Our main choice, based on overall analysis, was between the 2 remaining markers. ITS had a clear distinction in variation seen inside and outside designated specieswith a peak seen near 400 base pair changes for more than 2500 sequence pairs (Fig. 3). This was only bested by RPB1 which had a peak at 720 changes for more than 1000 pairs. When PCI is compared ITS had the most resolving power for species discrimination in the Basidiomycota (85%) but performed lower than RPB1 in the Pezizomycotina (70%). In the Saccharomycotina and the basal lineages, ITS showed lower discriminatory power than either RPB1 in the former and SSU and LSU in the latter. When taxa are combined overall, ITS PCI was second in resolving power behind RPB1 of the single genes tested. RPB1 consistently showed relatively high levels of species discrimination (comparable to the multi-gene combinations) in all the fungal groups except the basal lineages (Fig. 1). Of the single genes, RPB1 had the most resolving power for species discrimination in the Pezizomycotina (85%), but performed slightly lower than ITS and LSU in the Basidiomycota (75% versus 80% – 85%). In the Saccharomycotina, RPB1 showed the highest species discrimination (65%) of all the single genes tested in that group, but fell somewhat short of the multi-gene combinations. In the Basal lineages, RPB1 showed the lowest discriminatory power (50%) of the single genes in that group.

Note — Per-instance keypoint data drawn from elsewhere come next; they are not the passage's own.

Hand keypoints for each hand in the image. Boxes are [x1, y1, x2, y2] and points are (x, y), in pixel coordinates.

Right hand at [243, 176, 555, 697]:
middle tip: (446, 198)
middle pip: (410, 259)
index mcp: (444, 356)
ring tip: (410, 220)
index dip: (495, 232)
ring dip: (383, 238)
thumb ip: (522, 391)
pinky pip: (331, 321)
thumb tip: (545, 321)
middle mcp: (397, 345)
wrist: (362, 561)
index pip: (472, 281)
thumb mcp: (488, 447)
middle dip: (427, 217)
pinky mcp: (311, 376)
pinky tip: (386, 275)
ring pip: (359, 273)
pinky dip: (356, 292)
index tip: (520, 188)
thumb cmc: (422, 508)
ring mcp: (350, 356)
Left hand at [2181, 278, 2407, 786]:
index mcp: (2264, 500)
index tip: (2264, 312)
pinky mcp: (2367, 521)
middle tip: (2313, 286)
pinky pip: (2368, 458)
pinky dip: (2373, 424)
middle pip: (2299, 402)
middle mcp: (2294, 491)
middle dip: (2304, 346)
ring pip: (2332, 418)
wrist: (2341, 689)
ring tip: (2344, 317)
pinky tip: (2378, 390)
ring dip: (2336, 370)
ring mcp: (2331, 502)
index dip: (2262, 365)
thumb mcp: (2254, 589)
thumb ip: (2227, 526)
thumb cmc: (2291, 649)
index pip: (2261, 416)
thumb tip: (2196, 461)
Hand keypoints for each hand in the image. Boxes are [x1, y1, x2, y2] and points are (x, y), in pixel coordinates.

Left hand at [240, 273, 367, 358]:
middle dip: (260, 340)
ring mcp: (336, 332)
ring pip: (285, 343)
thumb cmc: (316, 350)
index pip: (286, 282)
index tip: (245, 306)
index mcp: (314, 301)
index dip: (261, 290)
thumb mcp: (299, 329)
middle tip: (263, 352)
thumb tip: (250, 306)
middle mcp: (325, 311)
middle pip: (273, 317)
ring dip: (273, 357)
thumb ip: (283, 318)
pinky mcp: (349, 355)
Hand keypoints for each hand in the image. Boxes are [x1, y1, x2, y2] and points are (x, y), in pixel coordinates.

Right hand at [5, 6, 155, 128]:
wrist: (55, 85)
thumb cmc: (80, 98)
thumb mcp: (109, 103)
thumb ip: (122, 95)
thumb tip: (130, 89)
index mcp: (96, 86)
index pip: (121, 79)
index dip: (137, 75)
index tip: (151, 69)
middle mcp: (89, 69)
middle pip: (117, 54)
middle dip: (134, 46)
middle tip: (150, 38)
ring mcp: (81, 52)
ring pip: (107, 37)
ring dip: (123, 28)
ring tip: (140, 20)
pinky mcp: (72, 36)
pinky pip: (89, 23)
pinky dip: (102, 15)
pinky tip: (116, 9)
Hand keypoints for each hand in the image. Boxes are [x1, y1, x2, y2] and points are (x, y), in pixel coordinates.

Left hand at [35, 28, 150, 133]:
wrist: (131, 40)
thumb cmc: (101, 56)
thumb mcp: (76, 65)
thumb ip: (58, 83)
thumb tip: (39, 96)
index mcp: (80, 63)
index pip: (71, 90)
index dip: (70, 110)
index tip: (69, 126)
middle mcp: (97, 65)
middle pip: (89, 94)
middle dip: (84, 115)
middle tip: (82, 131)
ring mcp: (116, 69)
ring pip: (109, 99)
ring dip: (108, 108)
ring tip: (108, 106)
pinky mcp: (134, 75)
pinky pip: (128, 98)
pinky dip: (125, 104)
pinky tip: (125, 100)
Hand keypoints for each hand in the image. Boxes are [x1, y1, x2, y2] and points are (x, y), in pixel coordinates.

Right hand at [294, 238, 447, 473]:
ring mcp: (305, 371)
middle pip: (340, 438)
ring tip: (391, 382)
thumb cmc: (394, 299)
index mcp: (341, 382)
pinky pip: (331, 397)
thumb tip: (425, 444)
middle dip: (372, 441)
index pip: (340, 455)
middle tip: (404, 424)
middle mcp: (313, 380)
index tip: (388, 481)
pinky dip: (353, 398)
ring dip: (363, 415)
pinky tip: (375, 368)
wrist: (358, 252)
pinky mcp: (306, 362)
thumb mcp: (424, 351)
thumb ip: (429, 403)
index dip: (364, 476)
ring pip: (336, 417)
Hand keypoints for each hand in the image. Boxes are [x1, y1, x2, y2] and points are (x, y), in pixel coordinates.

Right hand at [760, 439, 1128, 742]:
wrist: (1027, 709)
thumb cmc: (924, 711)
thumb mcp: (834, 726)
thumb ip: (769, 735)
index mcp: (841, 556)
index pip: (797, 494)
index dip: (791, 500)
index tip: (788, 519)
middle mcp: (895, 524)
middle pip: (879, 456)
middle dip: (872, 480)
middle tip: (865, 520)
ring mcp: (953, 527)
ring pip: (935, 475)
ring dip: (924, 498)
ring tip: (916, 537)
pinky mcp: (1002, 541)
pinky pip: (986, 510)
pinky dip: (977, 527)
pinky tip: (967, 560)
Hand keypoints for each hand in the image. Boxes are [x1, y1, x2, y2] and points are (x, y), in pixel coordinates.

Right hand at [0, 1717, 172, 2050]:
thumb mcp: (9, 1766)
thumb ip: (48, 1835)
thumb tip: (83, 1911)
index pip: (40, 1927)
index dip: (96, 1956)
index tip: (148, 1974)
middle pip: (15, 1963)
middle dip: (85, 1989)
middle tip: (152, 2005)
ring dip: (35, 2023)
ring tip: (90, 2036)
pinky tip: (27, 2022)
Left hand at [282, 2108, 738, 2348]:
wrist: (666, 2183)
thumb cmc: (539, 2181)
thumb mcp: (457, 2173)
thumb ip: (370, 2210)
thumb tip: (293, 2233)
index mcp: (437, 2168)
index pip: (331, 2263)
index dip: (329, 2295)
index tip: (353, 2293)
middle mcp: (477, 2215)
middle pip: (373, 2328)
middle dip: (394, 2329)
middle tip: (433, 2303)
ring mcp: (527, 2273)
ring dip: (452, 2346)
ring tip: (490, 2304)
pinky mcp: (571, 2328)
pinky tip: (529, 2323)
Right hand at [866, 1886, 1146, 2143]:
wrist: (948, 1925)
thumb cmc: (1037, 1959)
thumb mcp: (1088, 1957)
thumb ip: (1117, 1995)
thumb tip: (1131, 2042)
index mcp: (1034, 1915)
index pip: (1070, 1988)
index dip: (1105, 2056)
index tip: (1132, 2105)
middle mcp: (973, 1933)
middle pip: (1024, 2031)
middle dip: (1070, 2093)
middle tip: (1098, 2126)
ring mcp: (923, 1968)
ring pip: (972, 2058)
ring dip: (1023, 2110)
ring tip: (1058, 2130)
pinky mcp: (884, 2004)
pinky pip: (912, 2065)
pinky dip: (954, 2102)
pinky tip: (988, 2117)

A number of additional problems were noticed in the four marker comparisons. Most of the lichenised Pezizomycotina in our database had to be excluded due to the fact that the SSU PCR primers disproportionately amplified the algal symbiont. Therefore three genes were chosen for comparison in order to increase the inclusion of lichenised fungi. This is shown in Appendix 1. The ILR Pezizomycotina dataset (Appendix 1a) included 179 species with more than one sample and 117 species with a unique sample (the number of unique samples with a sequence not unique to the species was, for each marker: ITS, 4 samples; LSU, 6 samples; RPB1, 0 samples); and the ILR Basal Lineages dataset (Appendix 1b) included 34 species with more than one sample and 50 species with a unique sample (for each marker, every unique sample had a sequence unique to the species). No noticeable difference in ranking of the four candidate marker genes could be found. Similarly, the four marker set for the basal lineages only yielded 43 isolates of. In this case the RPB1 gene had a disproportional low success of amplification for this group. A three marker set without RPB1 yielded a comparison of 152 isolates (Appendix 1b).

In order to test whether other single copy protein coding genes could act in a similar way to RPB1 an additional two genes were chosen for comparison. None of these yielded data from the basal lineages but a combination of remaining groups yielded 207 isolates for which 6 genes could be compared (Appendix 2). The ILMRPS dataset included 55 species with more than one sample and 23 species with a unique sample (for each marker, every unique sample had a sequence unique to the species). In this comparison the other protein genes behaved in a comparable way to RPB1 with RPB2 yielding the best results, followed by RPB1 and MCM7. One other reason we included MCM7 was to test behavior as potential barcode after its recent introduction as a broad phylogenetic marker.